Same, sorry for the delay.

> On Thu, Sep 12, 2019 at 8:38 AM Dilip Kota <eswara.kota@...ux.intel.com> wrote:
> [...]
> > The major difference between the vrx200 and lgm is:
> > 1.) RCU in vrx200 is having multiple register regions wheres RCU in lgm
> > has one single register region.
> > 2.) Register offsets and bit offsets are different.
> >
> > So enhancing the intel-reset-syscon.c to provide compatibility/support
> > for vrx200.
> > Please check the below dtsi binding proposal and let me know your view.
> >
> > rcu0:reset-controller@...00000 {
> >      compatible= "intel,rcu-lgm";
> >      reg = <0x0000000 0x80000>, <reg_set2 size>, <reg_set3 size>,
> > <reg_set4 size>;
> I'm not sure that I understand what are reg_set2/3/4 for
> the first resource (0x80000 at 0x0) already covers the whole LGM RCU,
> so what is the purpose of the other register resources
> 
> >     intel,global-reset = <0x10 30>;
> >     #reset-cells = <3>;
> > };
> >
> > "#reset-cells":
> >    const:3
> >    description: |
> >      The 1st cell is the reset register offset.
> >      The 2nd cell is the reset set bit offset.
> >      The 3rd cell is the reset status bit offset.
> I think this will work fine for VRX200 (and even older SoCs)
> as you have described in your previous emails we can determine the
> status offset from the reset offset using a simple if/else
> 
> for LGM I like your initial suggestion with #reset-cells = <2> because
> it's easier to read and write.
>
> > Reset driver takes care of parsing the register address "reg" as per the
> > ".data" structure in struct of_device_id.
> > Reset driver takes care of traversing the status register offset.
> the differentiation between two and three #reset-cells can also happen
> based on the struct of_device_id:
> - the LGM implementation would simply also use the reset bit as status
> bit (only two cells are needed)
> - the implementation for earlier SoCs would parse the third cell and
> use that as status bit
> 
> Philipp, can you please share your opinion on how to move forward with
> the reset-intel driver from this series?

That all sounds reasonable for VRX200/LGM to me.

> because the register layout was greatly simplified for the newer SoCs
> (for which there is reset-intel) compared to the older ones
> (reset-lantiq).
> Dilip's suggestion (in my own words) is that you take his new
> reset-intel driver, then we will work on porting reset-lantiq over to
> that so in the end we can drop the reset-lantiq driver.

Just to be sure, you are suggesting to add support for the current
lantiq,reset binding to the reset-intel driver at a later point?

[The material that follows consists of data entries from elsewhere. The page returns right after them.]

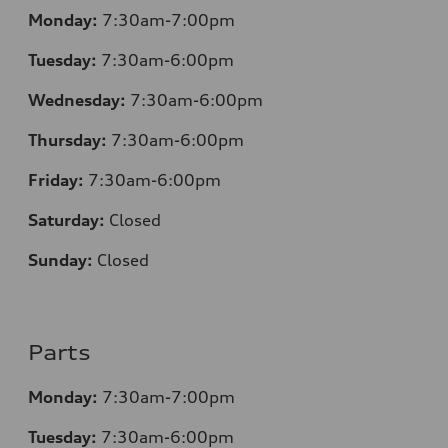
Monday:
7:30
am-7:00pm
Tuesday:
7:30
am-6:00pm
Wednesday:
7:30
am-6:00pm
Thursday:
7:30
am-6:00pm
Friday:
7:30
am-6:00pm
Saturday:
Closed
Sunday:
Closed
Parts
Monday:
7:30
am-7:00pm
Tuesday:
7:30
am-6:00pm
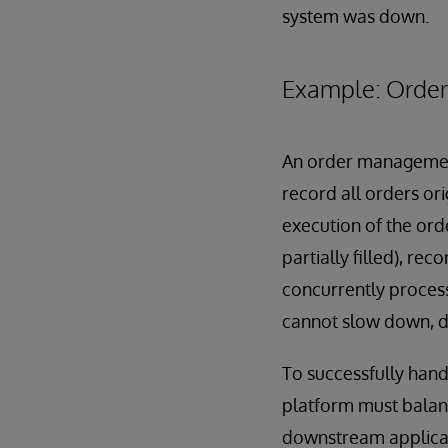
system was down.
Example: Orde
An order management 
record all orders or
execution of the orde
partially filled), re
concurrently processi
cannot slow down, dr
To successfully hand
platform must balan
downstream applicati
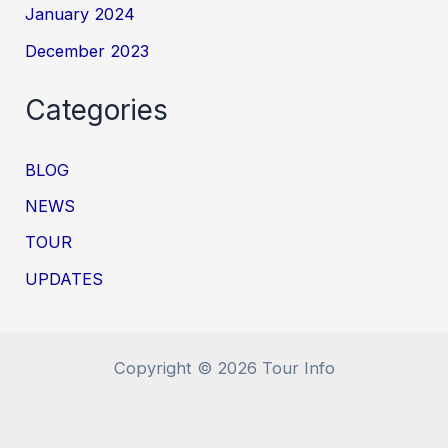
January 2024
December 2023
Categories
BLOG
NEWS
TOUR
UPDATES
Copyright © 2026 Tour Info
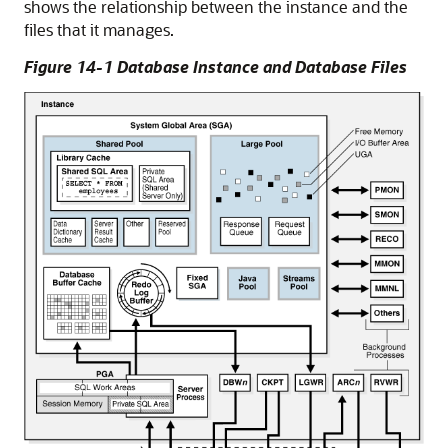
shows the relationship between the instance and the
files that it manages.
Figure 14-1 Database Instance and Database Files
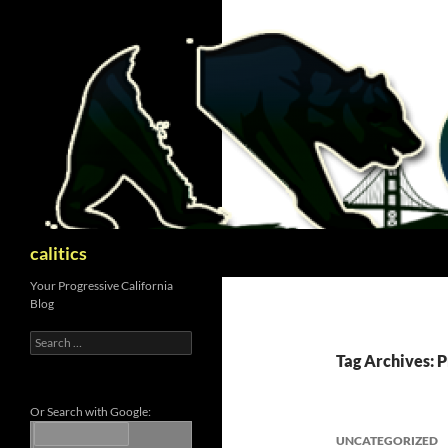
Skip
to
content
Search
calitics
Your Progressive California
Blog
Search
for:
Tag Archives: 
Or Search with Google:
UNCATEGORIZED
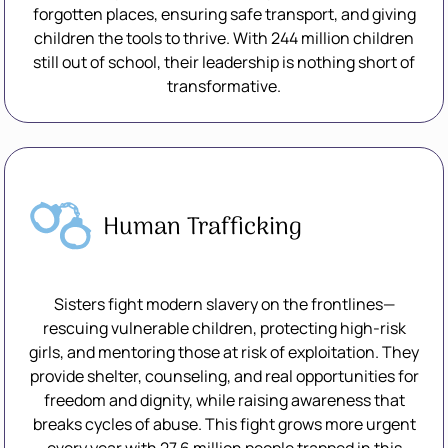
forgotten places, ensuring safe transport, and giving
children the tools to thrive. With 244 million children
still out of school, their leadership is nothing short of
transformative.
Human Trafficking
Sisters fight modern slavery on the frontlines—
rescuing vulnerable children, protecting high-risk
girls, and mentoring those at risk of exploitation. They
provide shelter, counseling, and real opportunities for
freedom and dignity, while raising awareness that
breaks cycles of abuse. This fight grows more urgent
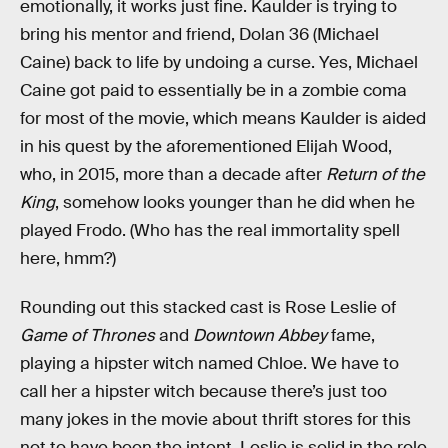
emotionally, it works just fine. Kaulder is trying to
bring his mentor and friend, Dolan 36 (Michael
Caine) back to life by undoing a curse. Yes, Michael
Caine got paid to essentially be in a zombie coma
for most of the movie, which means Kaulder is aided
in his quest by the aforementioned Elijah Wood,
who, in 2015, more than a decade after
Return of the
King
, somehow looks younger than he did when he
played Frodo. (Who has the real immortality spell
here, hmm?)
Rounding out this stacked cast is Rose Leslie of
Game of Thrones
and
Downtown Abbey
fame,
playing a hipster witch named Chloe. We have to
call her a hipster witch because there’s just too
many jokes in the movie about thrift stores for this
not to have been the intent. Leslie is solid in the role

I
see no reason not to do that, but I'm also not quite sure what the
benefit will be over just keeping reset-lantiq as is?

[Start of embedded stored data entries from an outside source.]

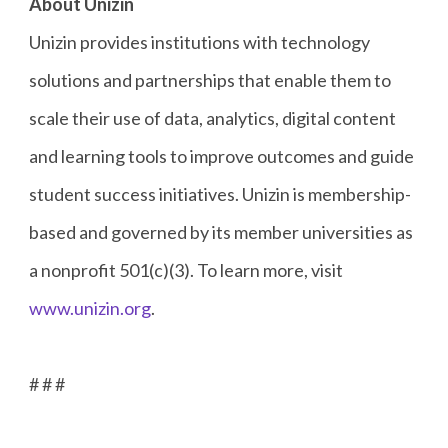
About Unizin
Unizin provides institutions with technology
solutions and partnerships that enable them to
scale their use of data, analytics, digital content
and learning tools to improve outcomes and guide
student success initiatives. Unizin is membership-
based and governed by its member universities as
a nonprofit 501(c)(3). To learn more, visit
www.unizin.org
.
# # #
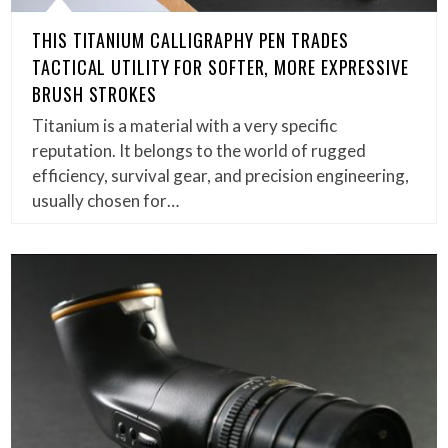
THIS TITANIUM CALLIGRAPHY PEN TRADES
TACTICAL UTILITY FOR SOFTER, MORE EXPRESSIVE
BRUSH STROKES
Titanium is a material with a very specific
reputation. It belongs to the world of rugged
efficiency, survival gear, and precision engineering,
usually chosen for…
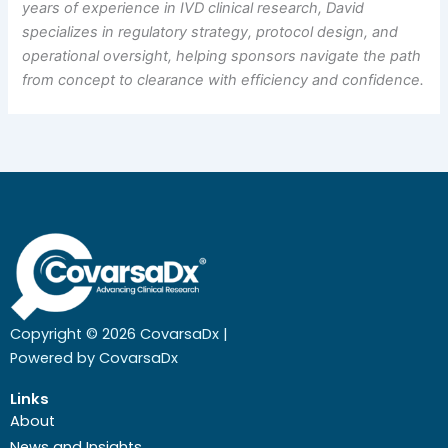
years of experience in IVD clinical research, David
specializes in regulatory strategy, protocol design, and
operational oversight, helping sponsors navigate the path
from concept to clearance with efficiency and confidence.
Copyright © 2026 CovarsaDx |
Powered by CovarsaDx
Links
About
News and Insights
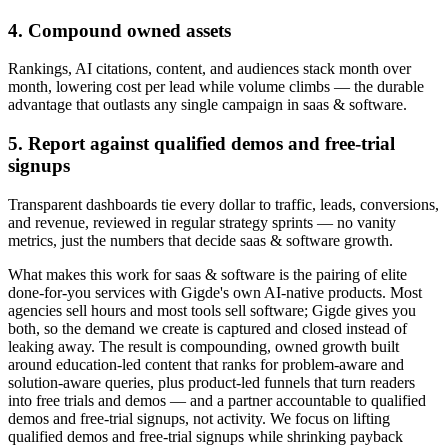
4. Compound owned assets
Rankings, AI citations, content, and audiences stack month over
month, lowering cost per lead while volume climbs — the durable
advantage that outlasts any single campaign in saas & software.
5. Report against qualified demos and free-trial
signups
Transparent dashboards tie every dollar to traffic, leads, conversions,
and revenue, reviewed in regular strategy sprints — no vanity
metrics, just the numbers that decide saas & software growth.
What makes this work for saas & software is the pairing of elite
done-for-you services with Gigde's own AI-native products. Most
agencies sell hours and most tools sell software; Gigde gives you
both, so the demand we create is captured and closed instead of
leaking away. The result is compounding, owned growth built
around education-led content that ranks for problem-aware and
solution-aware queries, plus product-led funnels that turn readers
into free trials and demos — and a partner accountable to qualified
demos and free-trial signups, not activity. We focus on lifting
qualified demos and free-trial signups while shrinking payback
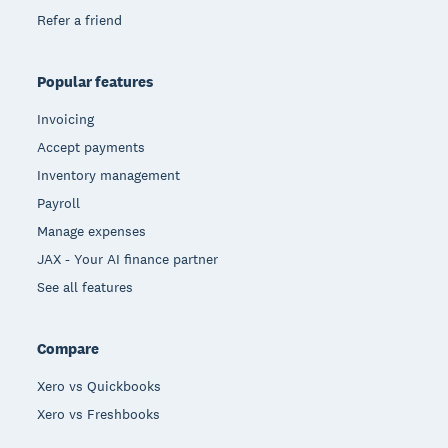
Refer a friend
Popular features
Invoicing
Accept payments
Inventory management
Payroll
Manage expenses
JAX - Your AI finance partner
See all features
Compare
Xero vs Quickbooks
Xero vs Freshbooks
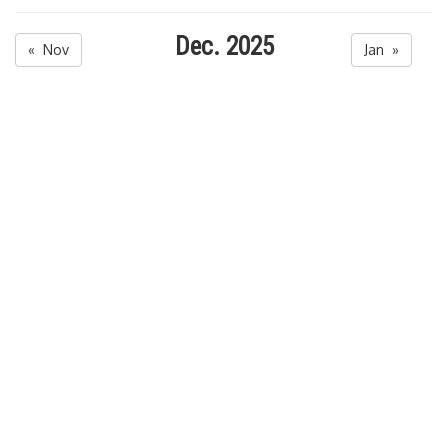
Dec. 2025
« Nov
Jan »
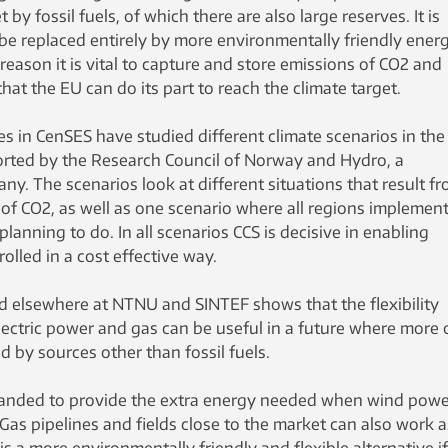
by fossil fuels, of which there are also large reserves. It is
ll be replaced entirely by more environmentally friendly ener
reason it is vital to capture and store emissions of CO2 and
at the EU can do its part to reach the climate target.
s in CenSES have studied different climate scenarios in the
ported by the Research Council of Norway and Hydro, a
. The scenarios look at different situations that result f
of CO2, as well as one scenario where all regions implement
lanning to do. In all scenarios CCS is decisive in enabling
olled in a cost effective way.
 elsewhere at NTNU and SINTEF shows that the flexibility
ectric power and gas can be useful in a future where more 
 by sources other than fossil fuels.
panded to provide the extra energy needed when wind powe
 Gas pipelines and fields close to the market can also work a
is a more environmentally friendly and flexible alternative i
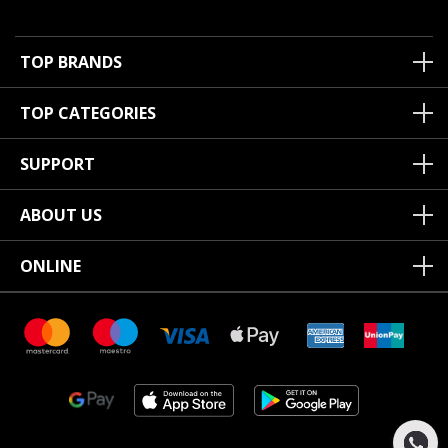
TOP BRANDS
TOP CATEGORIES
SUPPORT
ABOUT US
ONLINE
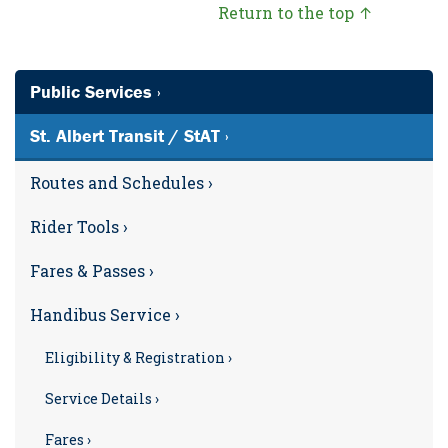
Return to the top ↑
Public Services ›
St. Albert Transit / StAT ›
Routes and Schedules ›
Rider Tools ›
Fares & Passes ›
Handibus Service ›
Eligibility & Registration ›
Service Details ›
Fares ›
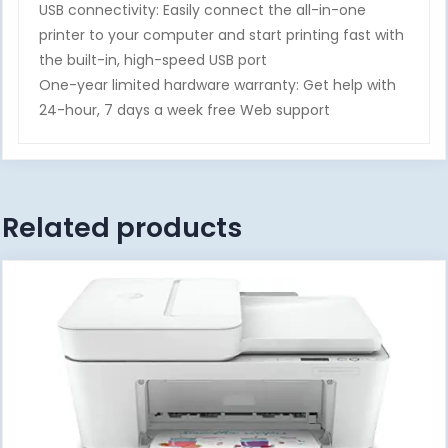
USB connectivity: Easily connect the all-in-one
printer to your computer and start printing fast with
the built-in, high-speed USB port
One-year limited hardware warranty: Get help with
24-hour, 7 days a week free Web support
Related products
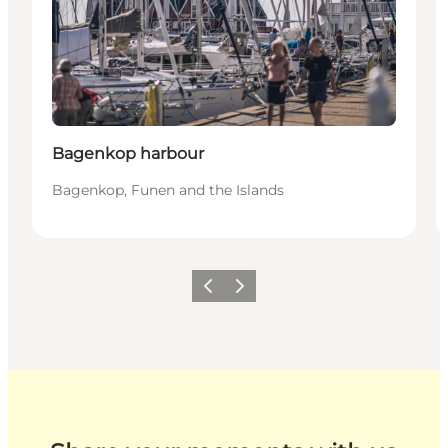
Bagenkop harbour
Bagenkop, Funen and the Islands
Previous
Next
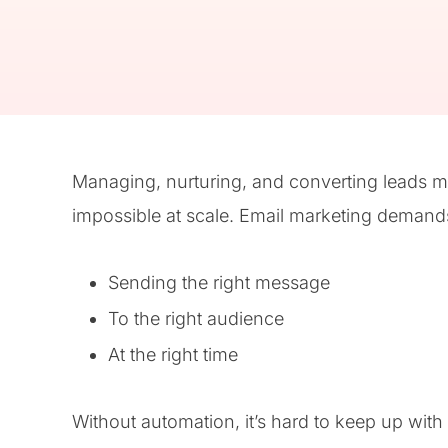
Managing, nurturing, and converting leads man
impossible at scale. Email marketing demands
Sending the right message
To the right audience
At the right time
Without automation, it’s hard to keep up with t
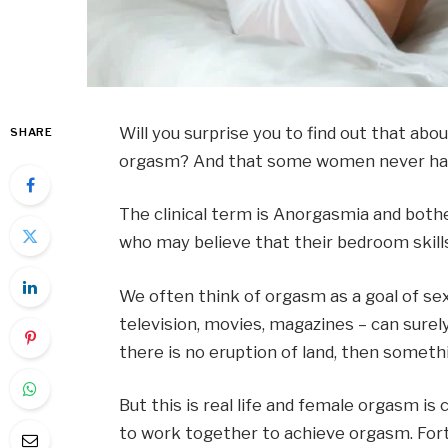
Will you surprise you to find out that a
SHARE
orgasm? And that some women never ha
The clinical term is Anorgasmia and both
who may believe that their bedroom skill
We often think of orgasm as a goal of sex
television, movies, magazines – can surely
there is no eruption of land, then someth
But this is real life and female orgasm i
to work together to achieve orgasm. Fort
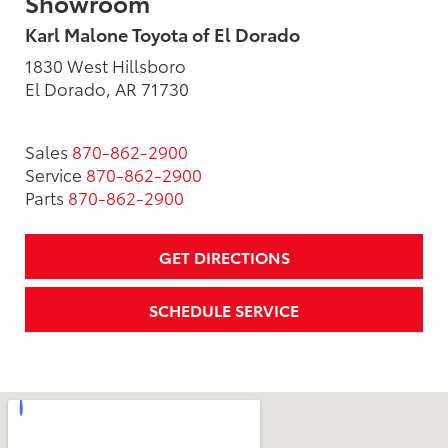
Showroom
Karl Malone Toyota of El Dorado
1830 West Hillsboro
El Dorado, AR 71730
Sales
870-862-2900
Service
870-862-2900
Parts
870-862-2900
GET DIRECTIONS
SCHEDULE SERVICE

> This approach means more work for me (as I am probably the one who
> then has to do the work to port reset-lantiq over to reset-intel).

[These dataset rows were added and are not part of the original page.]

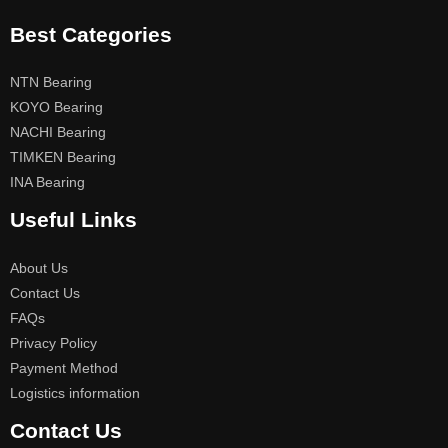
Best Categories
NTN Bearing
KOYO Bearing
NACHI Bearing
TIMKEN Bearing
INA Bearing
Useful Links
About Us
Contact Us
FAQs
Privacy Policy
Payment Method
Logistics information
Contact Us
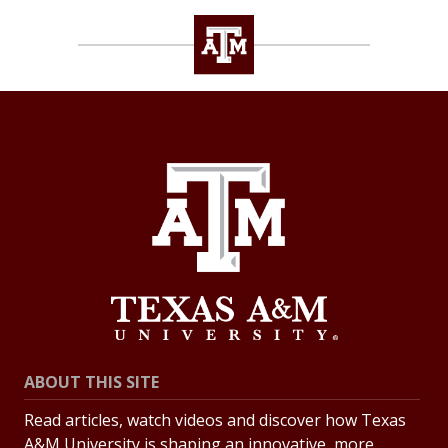
ABOUT THIS SITE
Read articles, watch videos and discover how Texas
A&M University is shaping an innovative, more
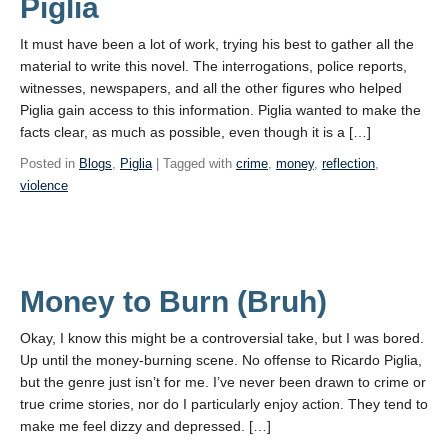
Piglia
It must have been a lot of work, trying his best to gather all the
material to write this novel. The interrogations, police reports,
witnesses, newspapers, and all the other figures who helped
Piglia gain access to this information. Piglia wanted to make the
facts clear, as much as possible, even though it is a […]
Posted in
Blogs
,
Piglia
| Tagged with
crime
,
money
,
reflection
,
violence
Money to Burn (Bruh)
Okay, I know this might be a controversial take, but I was bored.
Up until the money-burning scene. No offense to Ricardo Piglia,
but the genre just isn’t for me. I’ve never been drawn to crime or
true crime stories, nor do I particularly enjoy action. They tend to
make me feel dizzy and depressed. […]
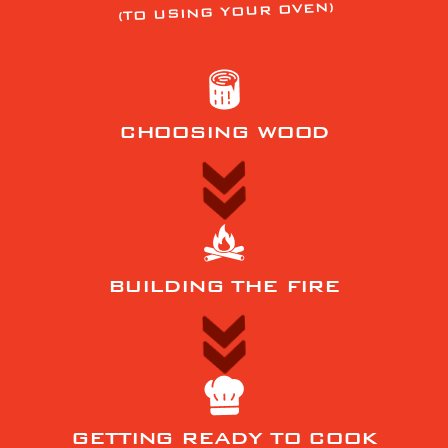
(TO USING YOUR OVEN)
CHOOSING WOOD
BUILDING THE FIRE
GETTING READY TO COOK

More work than what alternative?

> I'm happy to do that work if you think that it's worth following this
> approach.  So I want your opinion on this before I spend any effort on
> porting reset-lantiq over to reset-intel.

Reset drivers are typically so simple, I'm not quite sure whether it is
worth to integrate multiple drivers if it complicates matters too much.
In this case though I expect it would just be adding support for a
custom .of_xlate and lantiq specific register property parsing?